Thanks for the sample code I’ll try it out. Although I’m not sure it’ll meet our needs. The requirement is to be able to search for text that could contain things like line breaks, tabs, etc…and replace them.

I did try the following but received an error:

Aspose.Words.Replacing.FindReplaceOptions opt = new
Aspose.Words.Replacing.FindReplaceOptions();
opt.FindWholeWordsOnly = false;
opt.MatchCase = false;
opt.Direction = FindReplaceDirection.Backward;

string textToFind = @"[HRA] [HSA]\rNetwork";
string valueToSetTo = “”;
var cnt = cell.Range.Replace(textToFind.Replace(ControlChar.Cr, “&p”), valueToSetTo, opt);

The error I received was Cannot add a node Before/After itself.

@v6er,

To replace Paragraph Break, please use the code mentioned in my previous post. Also, for general Tab and Line Break characters, the following code will work (see input/output documents Docs.zip (18.1 KB)).
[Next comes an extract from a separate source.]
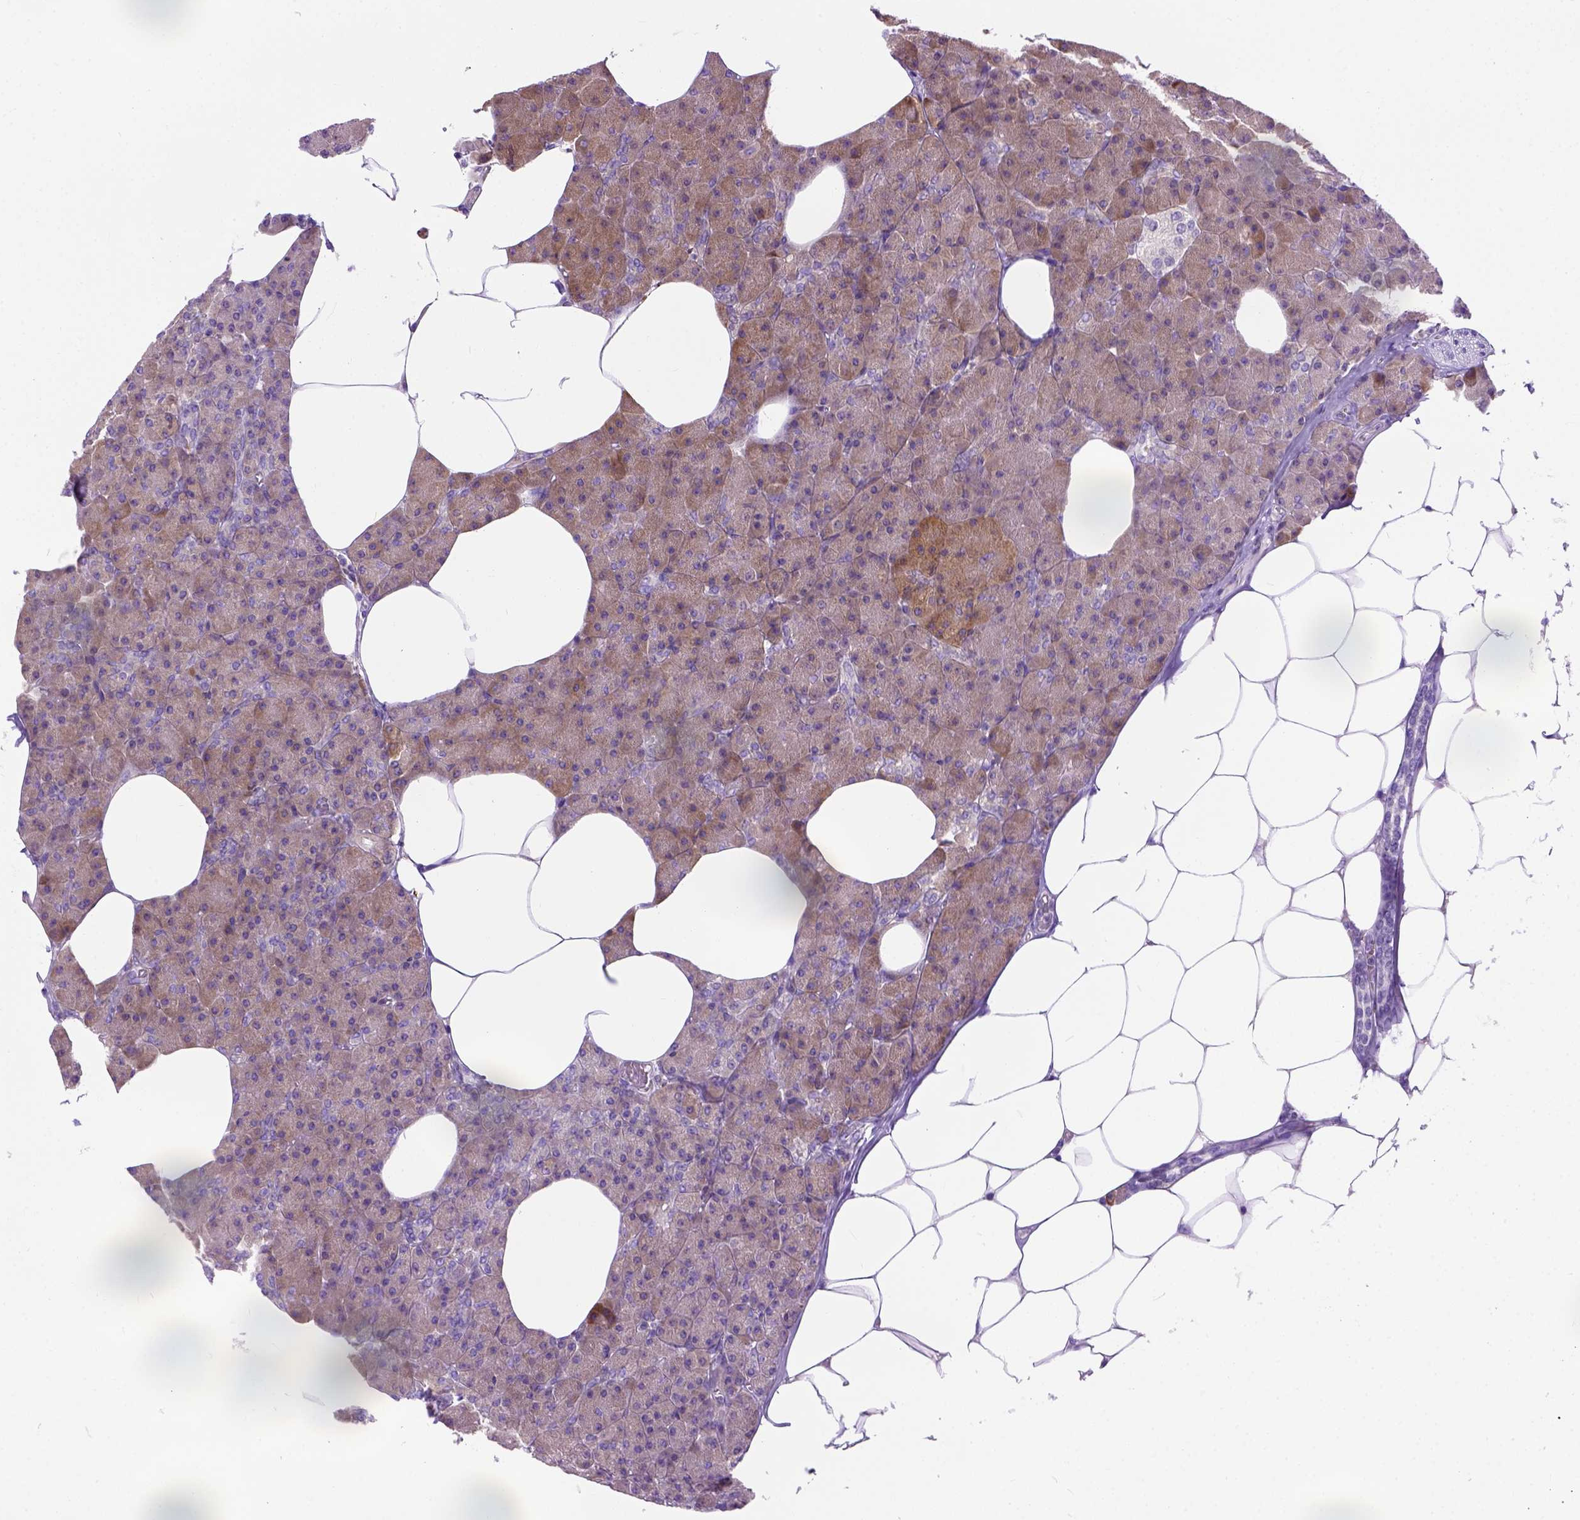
{"staining": {"intensity": "strong", "quantity": ">75%", "location": "cytoplasmic/membranous"}, "tissue": "pancreas", "cell_type": "Exocrine glandular cells", "image_type": "normal", "snomed": [{"axis": "morphology", "description": "Normal tissue, NOS"}, {"axis": "topography", "description": "Pancreas"}], "caption": "The image demonstrates immunohistochemical staining of unremarkable pancreas. There is strong cytoplasmic/membranous staining is seen in approximately >75% of exocrine glandular cells.", "gene": "PLK4", "patient": {"sex": "female", "age": 45}}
Document doc = new Document("D:\\temp\\Sample.docx");
FindReplaceOptions findReplaceOptions = new FindReplaceOptions(FindReplaceDirection.Backward);
doc.Range.Replace("hello " + ControlChar.Tab + " World " + "Great " + ControlChar.LineBreak + " New Line", 
                    "REPLACED", 
                    findReplaceOptions);
doc.Save("D:\\Temp\\18.6.docx");

Please also refer to the following article which explains the Find and Replace feature of Aspose.Words:

Find and Replace

You can also write your own logic by implementing the IReplacingCallback interface.